- _Reading passage_

What is Budget? Features/Importance/ Objective/Functions/Types/ Advantages & Disadvantages

What is Budget?

It is the process of preparing and overseeing a financial document that estimates income and expenses for a period. For business owners, executives, and managers, It is a key skill for ensuring organizations and teams have the resources to execute initiatives and reach goals. In other words, the approved cost estimate for the project any work breakdown structure components, or any schedule activity.

Generally, the word budget is concerned with the limitation on spending. For example, the government approves spending for their various bodies. Then they expect the bodies to keep their expenditures within the limit prescribed by the budget. In contrast, many business organizations use to focus alternation on company operations and finances. Not just to limit spending, budgets highlight potential problems and advantages early, allowing managers to take steps to avoid these problems or use the advantages wisely.

- _Recorded information_
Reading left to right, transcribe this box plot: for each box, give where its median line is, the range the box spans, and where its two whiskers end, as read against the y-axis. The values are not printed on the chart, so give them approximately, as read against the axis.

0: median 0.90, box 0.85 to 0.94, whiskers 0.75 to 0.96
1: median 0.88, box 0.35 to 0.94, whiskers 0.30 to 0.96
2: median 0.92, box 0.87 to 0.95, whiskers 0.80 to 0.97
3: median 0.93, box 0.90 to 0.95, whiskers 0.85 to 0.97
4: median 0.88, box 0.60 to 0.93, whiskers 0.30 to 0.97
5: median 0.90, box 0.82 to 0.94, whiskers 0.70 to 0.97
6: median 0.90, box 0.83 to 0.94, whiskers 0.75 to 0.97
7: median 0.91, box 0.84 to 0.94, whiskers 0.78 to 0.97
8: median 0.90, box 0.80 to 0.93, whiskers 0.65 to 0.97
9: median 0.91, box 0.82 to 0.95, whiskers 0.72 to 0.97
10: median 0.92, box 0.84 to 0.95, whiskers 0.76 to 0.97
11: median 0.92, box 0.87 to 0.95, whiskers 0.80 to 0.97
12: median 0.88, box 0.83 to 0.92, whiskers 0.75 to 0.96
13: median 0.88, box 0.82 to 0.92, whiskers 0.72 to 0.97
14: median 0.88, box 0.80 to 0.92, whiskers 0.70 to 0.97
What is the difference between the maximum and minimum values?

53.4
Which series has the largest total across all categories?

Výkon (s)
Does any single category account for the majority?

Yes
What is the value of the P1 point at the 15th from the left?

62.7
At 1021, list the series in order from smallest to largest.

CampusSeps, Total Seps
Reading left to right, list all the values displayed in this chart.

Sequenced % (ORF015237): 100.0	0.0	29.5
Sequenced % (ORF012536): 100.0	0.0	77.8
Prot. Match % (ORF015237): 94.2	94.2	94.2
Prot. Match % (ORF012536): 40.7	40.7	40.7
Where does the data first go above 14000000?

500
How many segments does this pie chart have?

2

- _Questions_
a – In the budget passage, what does the government expect its various bodies to do after it approves their spending?
b – Please reproduce the budget passage from "It is the process" up to and including "any schedule activity.".

- _Outputs by task_
a – Keep their expenditures within the limit prescribed by the budget.

b –
It is the process of preparing and overseeing a financial document that estimates income and expenses for a period. For business owners, executives, and managers, It is a key skill for ensuring organizations and teams have the resources to execute initiatives and reach goals. In other words, the approved cost estimate for the project any work breakdown structure components, or any schedule activity.